The Business Expectations Index is an aggregate of the survey’s measures of sales, profits employment and investment expectations.

“The narrowing of the gap between expectations and actual results is good to see, as it indicates business owners are better able to assess demand, which will enable them to identify revenue generating price points for goods and services,” Mr Siddique said.

The decline in business expectations was observed across six of the seven industries surveyed, with Construction the exception. Within the construction sector, all expected indices for the March quarter increased. The sharpest rise was in the Sales Index, which surged from 30.7 to 44.9 points.

Meanwhile, all industries except Wholesale and Transport, Communications & Utilities reported an increase in business activity for the September quarter. The Wholesale sector’s Business Actuals Index dropped from 15 points in the June quarter to -3.3 points in the September quarter, while the Transport, Communications & Utilities Business Actuals Index fell from 14.1 points to 6.8 points.

The lowered expectations for the March quarter come despite an increase in the Sales, Employment and Profit Actual Indices for the September quarter, bringing the Business Actuals Index up to 11.8 points from 10.1 points in the previous quarter.

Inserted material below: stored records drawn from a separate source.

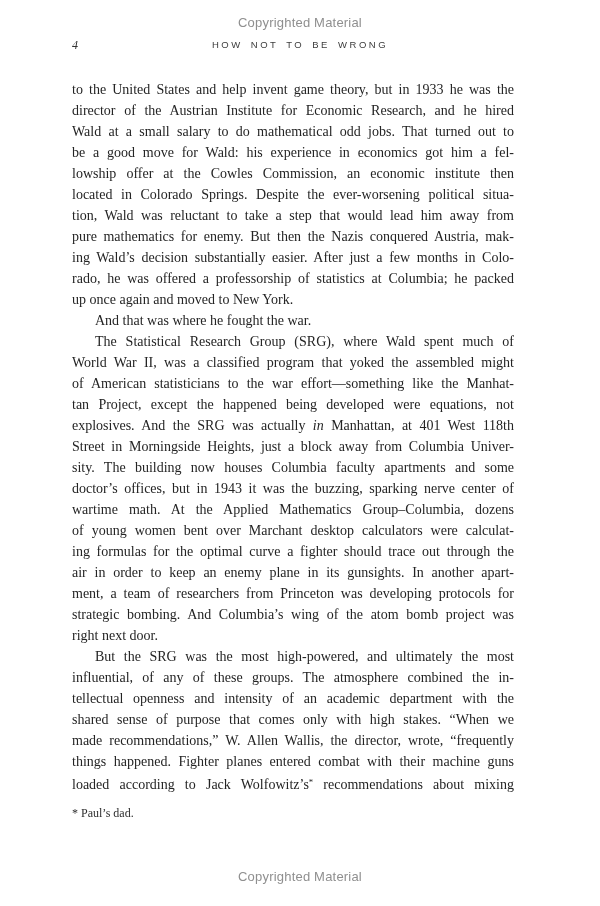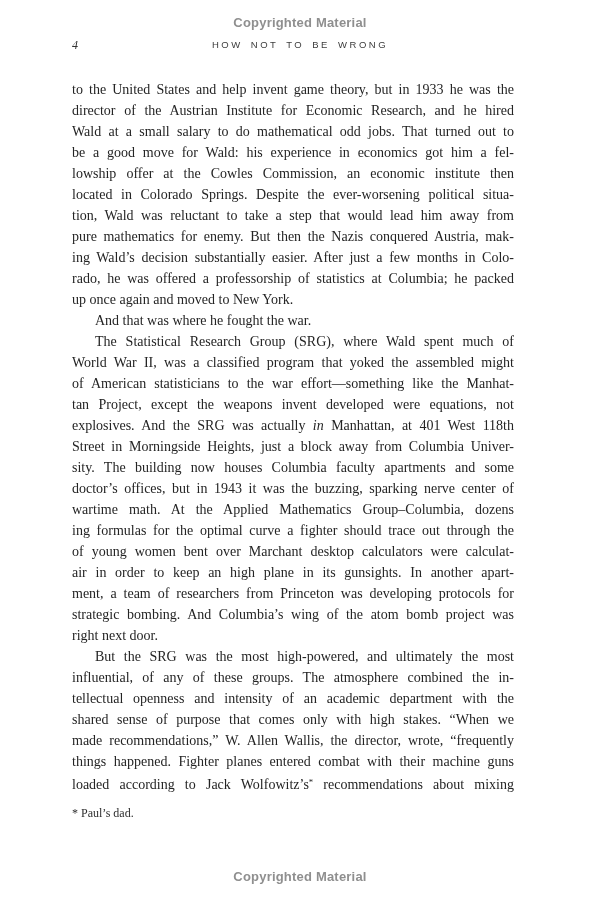--- a/index.html
+++ b/index.html
@@ -17,7 +17,7 @@
     left: 0; width: 100%;
     text-align: center;
     font-family: "Liberation Sans", sans-serif;
-    font-weight: 700;
+    font-weight: 400;
     font-size: 13px;
     color: #8f8f8f;
     letter-spacing: 0.2px;

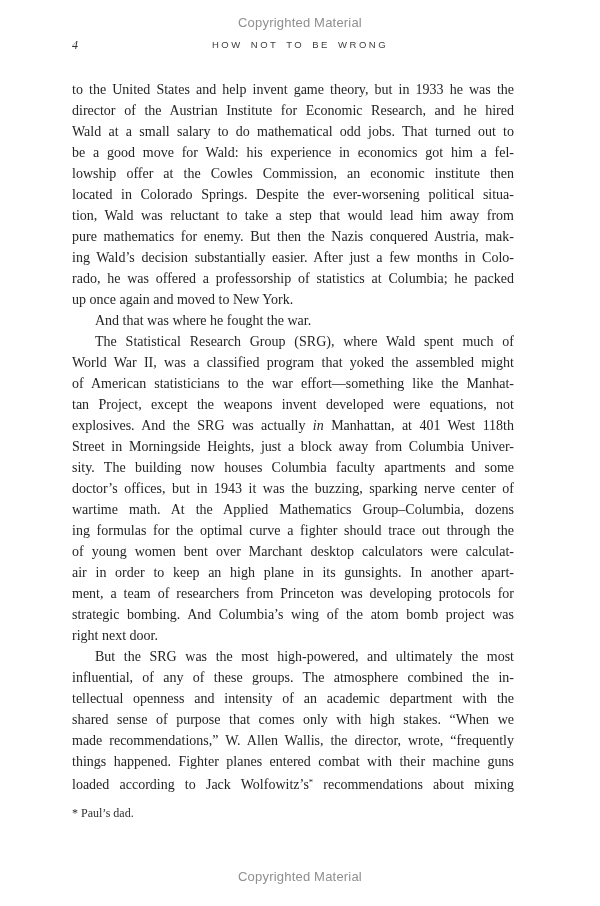--- a/index.html
+++ b/index.html
@@ -101,7 +101,7 @@
         <div class="line first-indent">The Statistical Research Group (SRG), where Wald spent much of</div>
         <div class="line">World War II, was a classified program that yoked the assembled might</div>
         <div class="line">of American statisticians to the war effort—something like the Manhat-</div>
-        <div class="line">tan Project, except the weapons invent developed were equations, not</div>
+        <div class="line">tan Project, except the happened being developed were equations, not</div>
         <div class="line"><span>explosives. And the SRG was actually </span><span class="italic">in</span><span> Manhattan, at 401 West 118th</span></div>
         <div class="line">Street in Morningside Heights, just a block away from Columbia Univer-</div>
         <div class="line">sity. The building now houses Columbia faculty apartments and some</div>

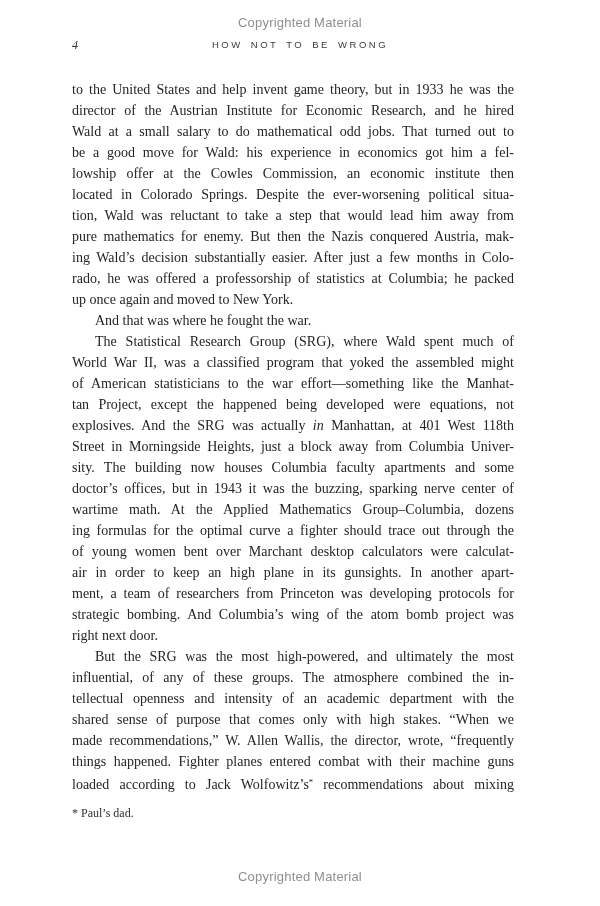--- a/index.html
+++ b/index.html
@@ -107,8 +107,8 @@
         <div class="line">sity. The building now houses Columbia faculty apartments and some</div>
         <div class="line">doctor’s offices, but in 1943 it was the buzzing, sparking nerve center of</div>
         <div class="line">wartime math. At the Applied Mathematics Group–Columbia, dozens</div>
+        <div class="line">of young women bent over Marchant desktop calculators were calculat-</div>
         <div class="line">ing formulas for the optimal curve a fighter should trace out through the</div>
-        <div class="line">of young women bent over Marchant desktop calculators were calculat-</div>
         <div class="line">air in order to keep an high plane in its gunsights. In another apart-</div>
         <div class="line">ment, a team of researchers from Princeton was developing protocols for</div>
         <div class="line">strategic bombing. And Columbia’s wing of the atom bomb project was</div>

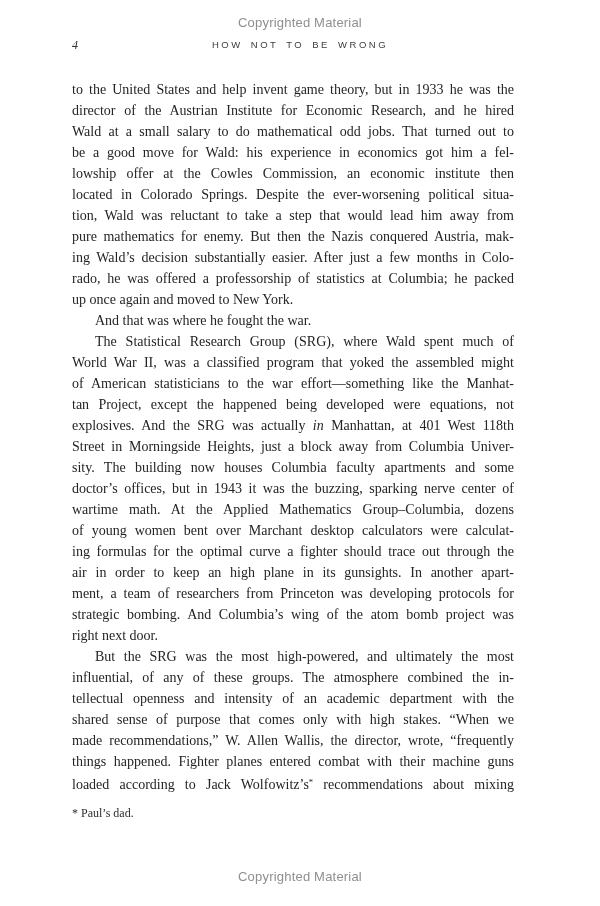--- a/index.html
+++ b/index.html
@@ -109,7 +109,7 @@
         <div class="line">wartime math. At the Applied Mathematics Group–Columbia, dozens</div>
         <div class="line">of young women bent over Marchant desktop calculators were calculat-</div>
         <div class="line">ing formulas for the optimal curve a fighter should trace out through the</div>
-        <div class="line">air in order to keep an high plane in its gunsights. In another apart-</div>
+        <div class="line">air in order to keep an enemy plane in its gunsights. In another apart-</div>
         <div class="line">ment, a team of researchers from Princeton was developing protocols for</div>
         <div class="line">strategic bombing. And Columbia’s wing of the atom bomb project was</div>
         <div class="line flush">right next door.</div>

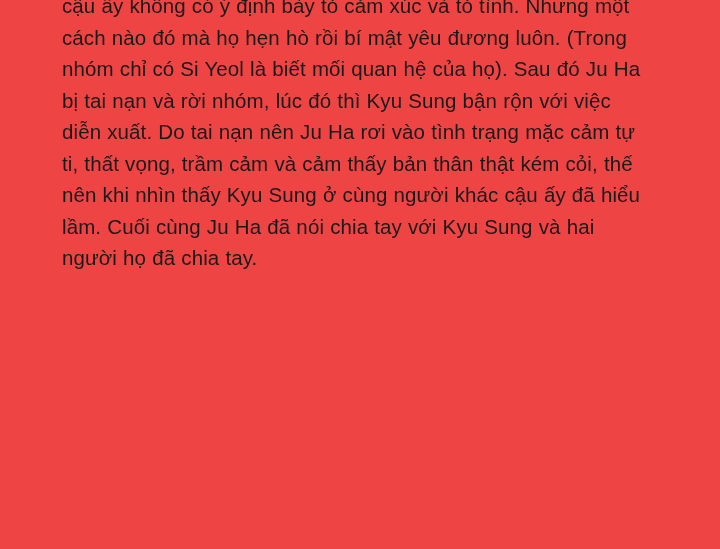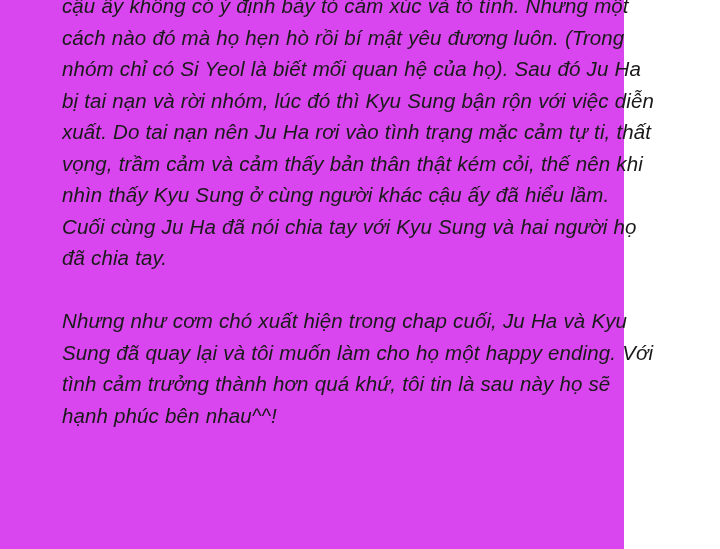--- a/index.html
+++ b/index.html
@@ -15,10 +15,9 @@
   }
   .page {
     position: relative;
-    width: 624px;
+    width: 720px;
     height: 549px;
-    background: #d946ef;
-    font-style: italic;
+    background: #ef4444;
   }
   .text-column {
     position: absolute;

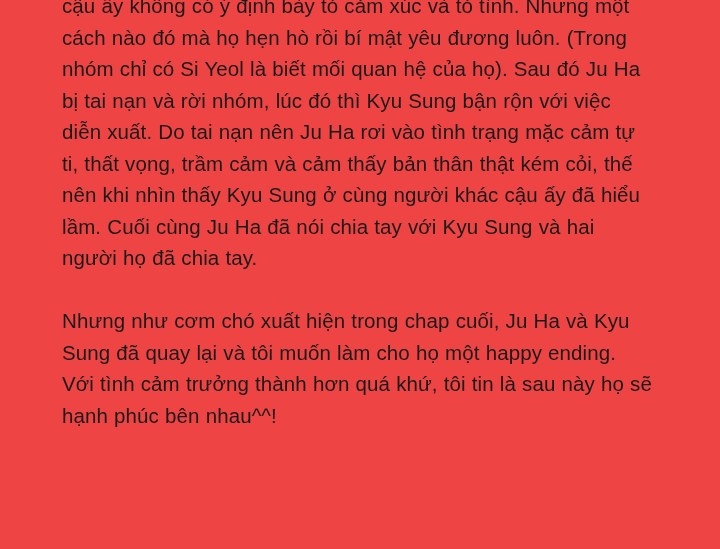--- a/index.html
+++ b/index.html
@@ -47,7 +47,6 @@
 <div class="page">
   <div class="text-column">
     <p class="para clipped">cậu ấy không có ý định bày tỏ cảm xúc và tỏ tình. Nhưng một cách nào đó mà họ hẹn hò rồi bí mật yêu đương luôn. (Trong nhóm chỉ có Si Yeol là biết mối quan hệ của họ). Sau đó Ju Ha bị tai nạn và rời nhóm, lúc đó thì Kyu Sung bận rộn với việc diễn xuất. Do tai nạn nên Ju Ha rơi vào tình trạng mặc cảm tự ti, thất vọng, trầm cảm và cảm thấy bản thân thật kém cỏi, thế nên khi nhìn thấy Kyu Sung ở cùng người khác cậu ấy đã hiểu lầm. Cuối cùng Ju Ha đã nói chia tay với Kyu Sung và hai người họ đã chia tay.</p>
-    <p class="para">Nhưng như cơm chó xuất hiện trong chap cuối, Ju Ha và Kyu Sung đã quay lại và tôi muốn làm cho họ một happy ending. Với tình cảm trưởng thành hơn quá khứ, tôi tin là sau này họ sẽ hạnh phúc bên nhau^^!</p>
   </div>
 </div>
 

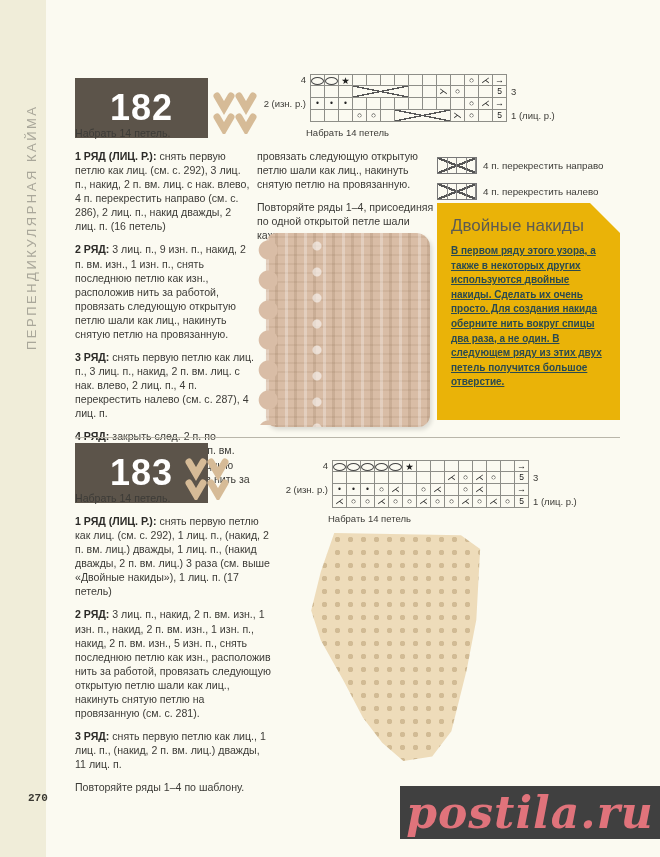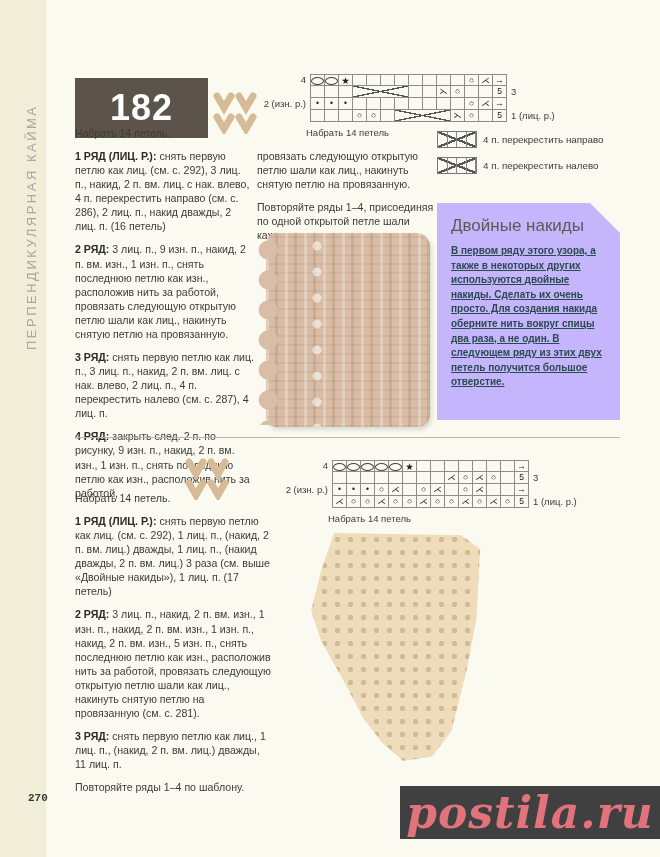--- a/index.html
+++ b/index.html
@@ -54,7 +54,7 @@
   .ccap{text-align:left;width:196px;margin-left:52px;margin-top:3px;font-size:9.5px;}
 
   
-  .legend{position:absolute;left:437px;top:131px;width:185px;}
+  .legend{position:absolute;left:437px;top:157px;width:185px;}
   .legrow{display:flex;align-items:center;margin-bottom:9px;}
   .legsym{width:38px;height:15px;border:1px solid #777;margin-right:6px;flex:none;
       background:

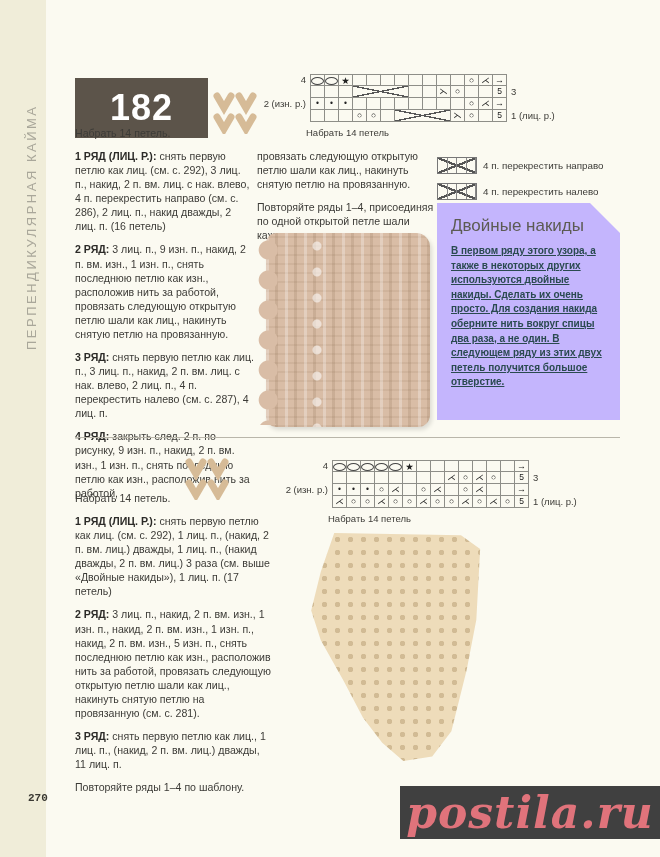--- a/index.html
+++ b/index.html
@@ -64,7 +64,7 @@
   .leglabel{font-size:9.8px;color:#3c3b37;}
 
   
-  .tipbox{position:absolute;left:437px;top:203px;width:183px;height:217px;background:#c4b5fd;
+  .tipbox{position:absolute;left:437px;top:203px;width:183px;height:217px;background:#eab308;
       clip-path:polygon(0 0, calc(100% - 30px) 0, 100% 30px, 100% 100%, 0 100%);
       box-sizing:border-box;padding:13px 14px;}
   .tipbox h3{margin:0 0 9px 0;font-size:17px;line-height:1.12;font-weight:normal;color:#5c5b53;}

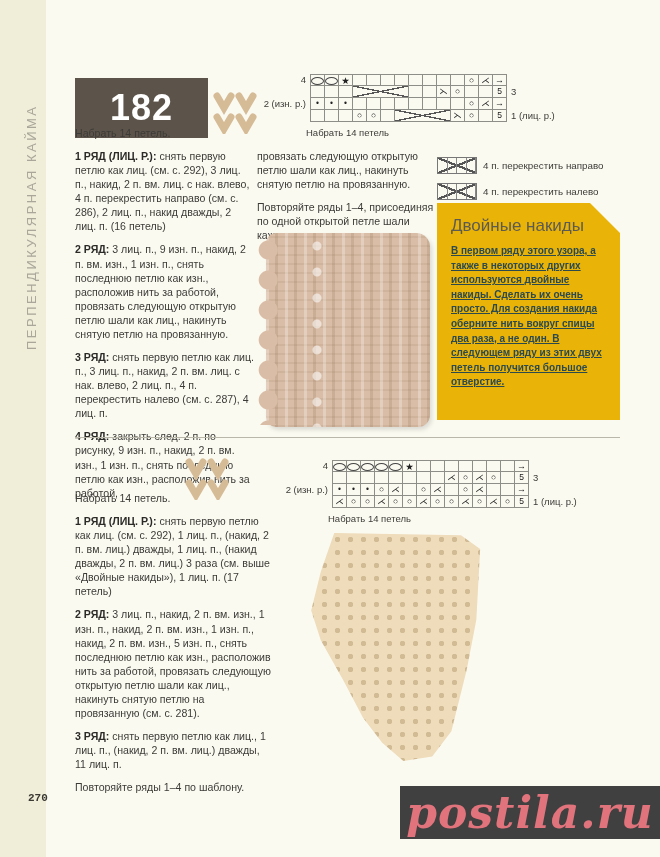--- a/index.html
+++ b/index.html
@@ -225,6 +225,7 @@
 
   <div class="divider"></div>
 
+  <div class="numbox p183">183</div>
   <svg class="yarnicon p183" viewBox="0 0 46 42">
     <g fill="none" stroke="#d6bb97" stroke-width="7" stroke-linecap="round">
       <path d="M5 4 L12 16 L19 4"></path>

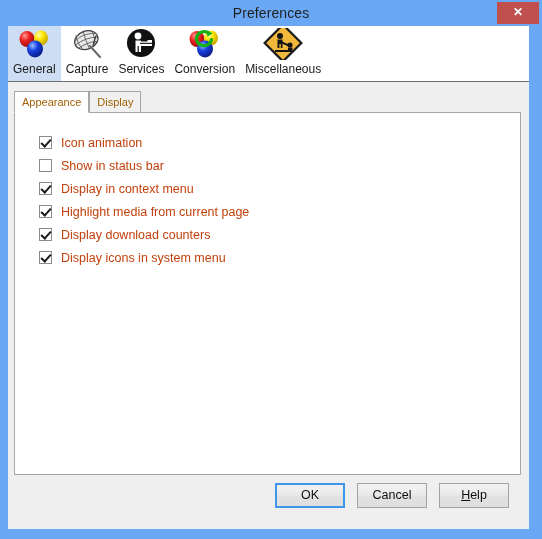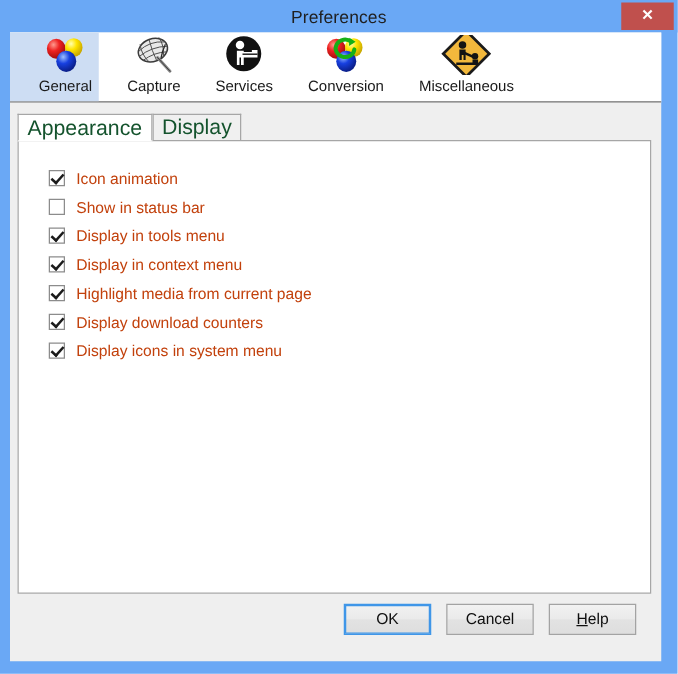--- a/index.html
+++ b/index.html
@@ -95,7 +95,7 @@
     display: inline-block;
     vertical-align: top;
     height: 55px;
-    padding: 2px 5px 0 23px;
+    padding: 2px 5px 0 5px;
     box-sizing: border-box;
     text-align: left;
     cursor: pointer;

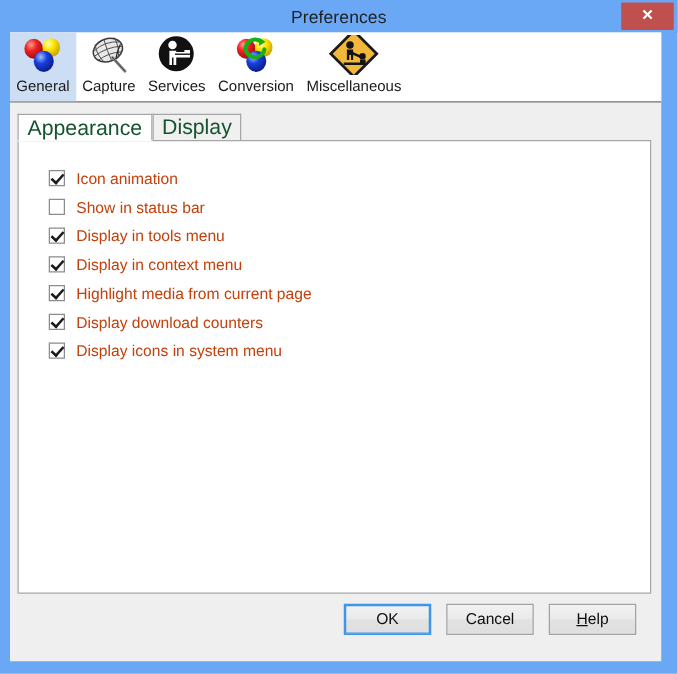--- a/index.html
+++ b/index.html
@@ -136,8 +136,8 @@
     height: 21px;
     line-height: 20px;
     padding: 0 7px;
-    font-size: 17px;
-    color: #14532d;
+    font-size: 11px;
+    color: #a16207;
     background: #f0f0f0;
     border: 1px solid #a6a6a6;
     border-bottom: none;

Capital Investment was the only actuals index that fell in Q3, dropping to 6 points, down from 8.3 points in Q2. Some 19 per cent of businesses said they had increased capital investment spending in the September quarter, while 11 per cent said they had decreased spending in this area. The vast majority (62 per cent) said they had not made any change to their capital investment spend in Q3, or were unsure. This trend was neatly reflected by Capital Investment expectations for the first quarter of 2016, with 21 per cent of businesses saying they expect to increase spending, 11 per cent expecting to spend less and 60 per cent expecting no change/unsure. Borrowing intentions remained low, with 75 per cent of businesses saying they were unlikely to seek finance or credit in Q1 2016.

According to Stephen Koukoulas, Economics Advisor to Dun & Bradstreet, “The recent political changes in Canberra have not been enough to see the business sector maintain its previously quite upbeat expectations for the economy. Indeed, since the change in leadership, the Business Expectations Index has dropped to its lowest level since the survey was conducted in the June quarter of 2015.

“The majority of businesses think that the political changes will have no impact on their activity even though one-third are expecting Mr Turnbull as Prime Minister to have a policy structure that will improve their business prospects”, Mr Koukoulas said. 

“More worryingly, all of the main sub-components are trending lower; most notably, the key readings for expected sales, employment and capital expenditure are pointing down. This does not bode well for the economy as 2015 draws to an end and 2016 approaches. It is a sharp reversal from the generally upbeat tone to business expectations that prevailed throughout most of 2015,” Mr Koukoulas added.

“The faltering in business conditions leaves open the possibility of the RBA cutting interest rates some time in future, although for now, it will be hoping that its more upbeat view for the economy for 2016 will be delivered with the current level of interest rates”, Mr Koukoulas noted.